Album review: Iron Maiden, The Book of Souls
September 4, 2015
Another one from last Friday…this actually shared a page with my Scorpions feature story, which made for a rather interesting impression on folks who mostly knew me for my work in The New York Times, which was about 99.99999995 percent about classical/concert music.
Which tells me something that I already knew about the sub-optimal circulation achieved by the Time Out New York website during the decade-plus that I wrote about metal there on a regular basis. Interviews with Tony Iommi (Black Sabbath), Scott Ian (Anthrax), Barney Greenway (Napalm Death), Frank Mullen (Suffocation), Randy Blythe (Lamb of God), Carley Coma (Candiria), and plenty more… it's as if they never happened.
Penetration makes all the difference. What a metal-worthy observation.
Anyway, at roughly 195 words my review of the amazing new Iron Maiden double set – a deluxe-edition copy of which I allowed myself the pleasure of purchasing with cash currency at a brick-and-mortar store today – really only scratches the surface. At that length, all you really hope to do is attract attention and pique interest enough to encourage a reader to investigate further.

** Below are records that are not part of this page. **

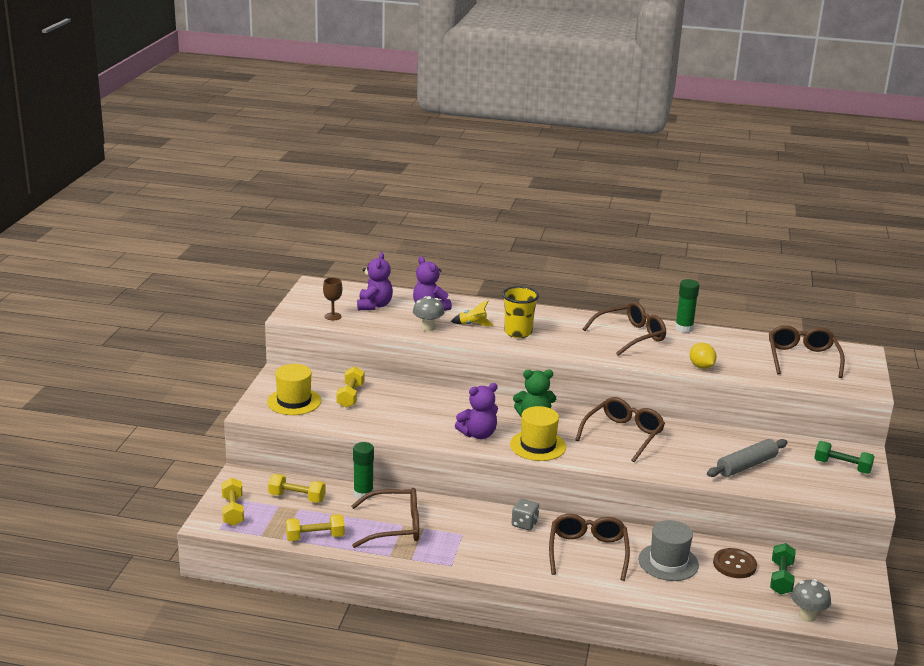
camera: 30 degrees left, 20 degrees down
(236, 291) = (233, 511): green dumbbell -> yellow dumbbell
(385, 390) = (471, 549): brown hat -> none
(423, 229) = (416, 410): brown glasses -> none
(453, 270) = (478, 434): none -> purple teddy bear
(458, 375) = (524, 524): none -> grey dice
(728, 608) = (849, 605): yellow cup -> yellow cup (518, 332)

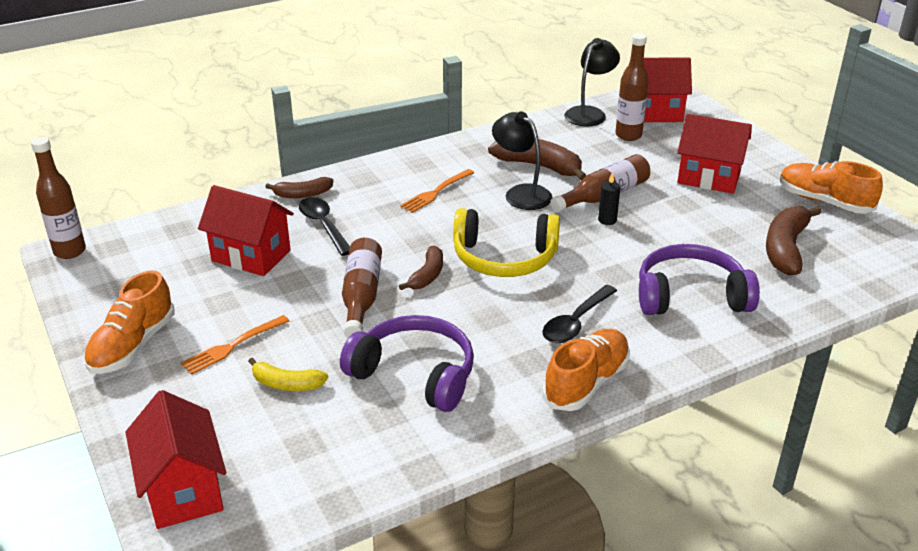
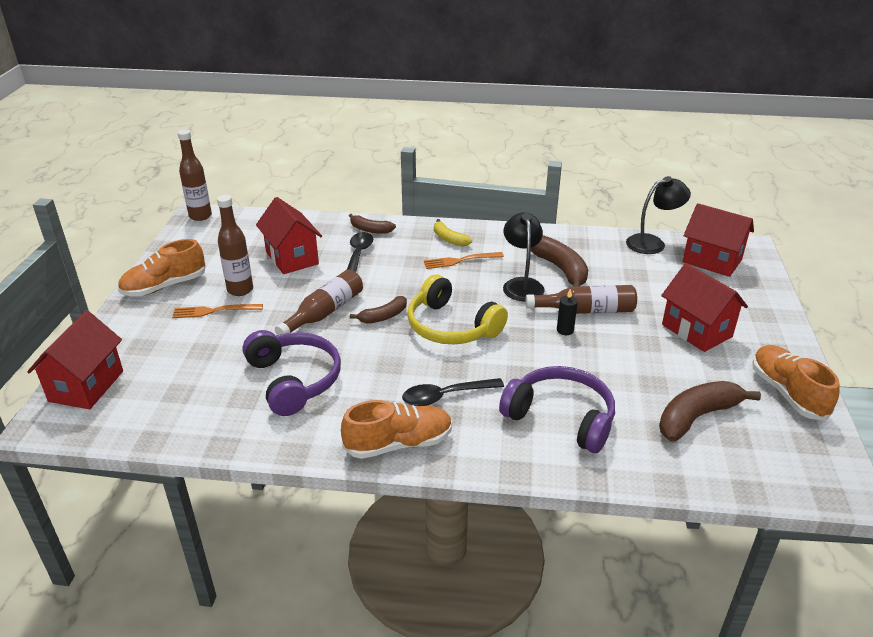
camera: 35 degrees right, 0 degrees up
(286, 384) = (214, 349): yellow banana -> yellow banana (449, 239)
(628, 135) = (665, 271): brown bottle -> brown bottle (240, 290)

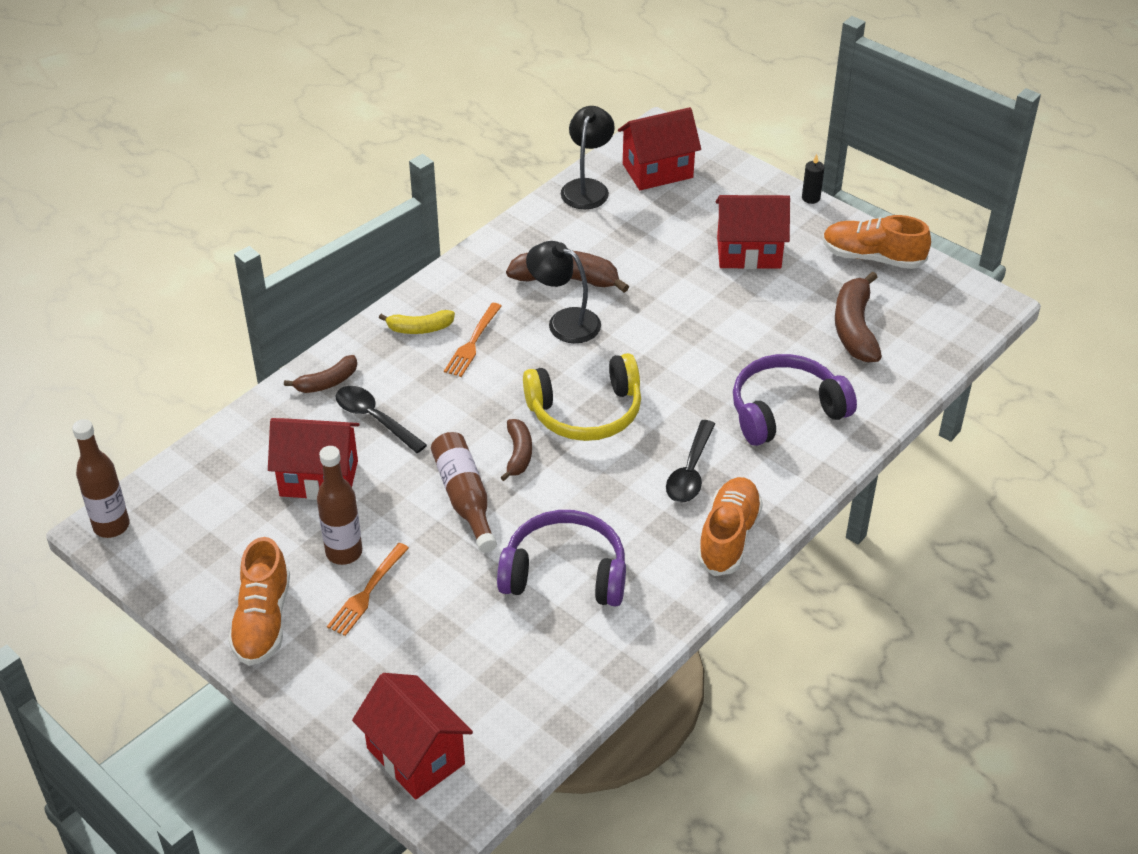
camera: 55 degrees left, 10 degrees up
(565, 330) = (668, 336): black candle -> black candle (810, 198)
(586, 310) = (651, 303): brown bottle -> none

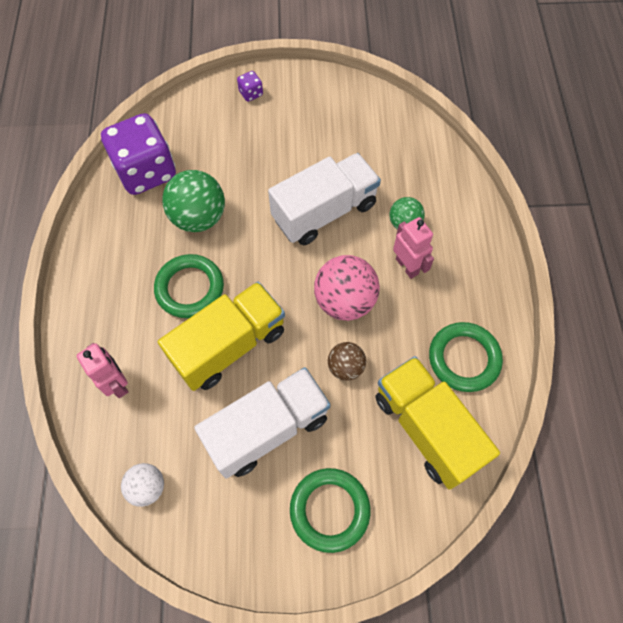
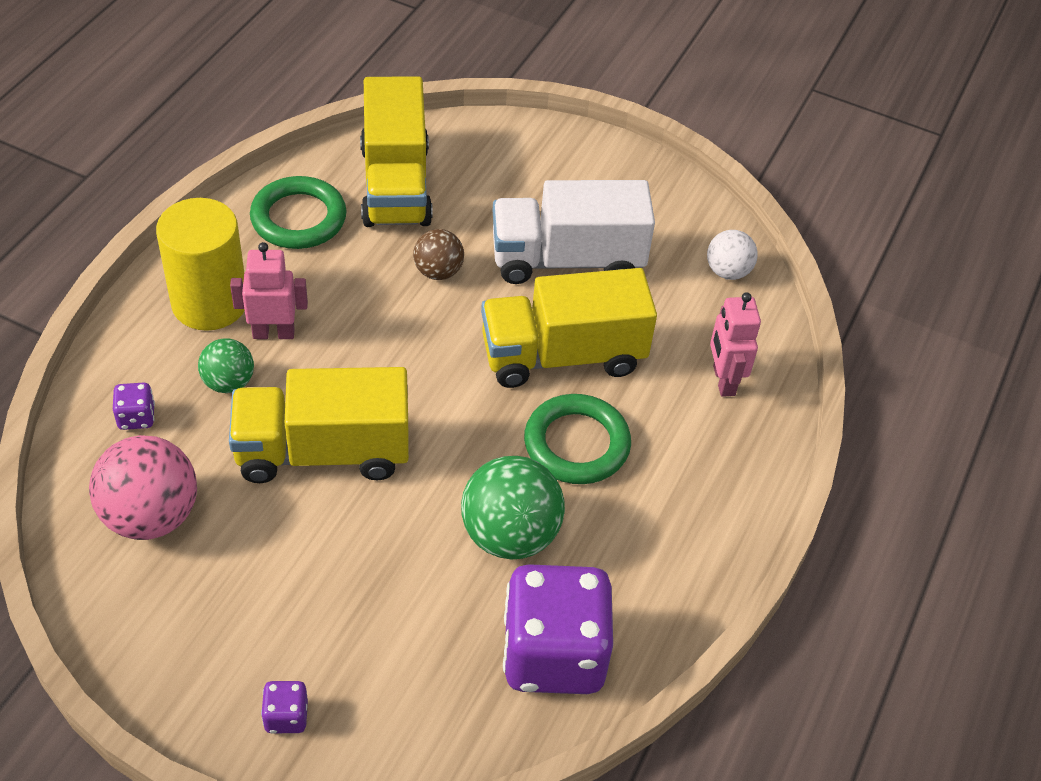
camera: 155 degrees left, 15 degrees down
(324, 212) = (323, 451): white truck -> yellow truck
(329, 510) = (546, 174): green ring -> none
(345, 301) = (385, 334): pink ball -> pink ball (151, 516)
(407, 266) = (273, 333): pink robot -> pink robot turned 90 degrees clockwise
(431, 181) = (136, 417): none -> purple dice
(459, 265) = (209, 303): none -> yellow cylinder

If I'd had a few more lines, I like to think I would have written that the album sort of feels like two regular-length albums; that it's superbly paced and agreeably produced; that certain motifs here quite strongly recall specific songs from the initial albums Iron Maiden made with Bruce Dickinson and Adrian Smith back on board, Brave New World and Dance of Death; and that The Book of Souls, for its girth, is a more consistently strong album than its two worthy studio predecessors, A Matter of Life and Death and The Final Frontier.
Since I did not write any of that, I'll recommend strongly that you read the detailed, insightful, and convincing examination and analysis that Adrien Begrand wrote for PopMatters.
Next year's world tour can't come soon enough.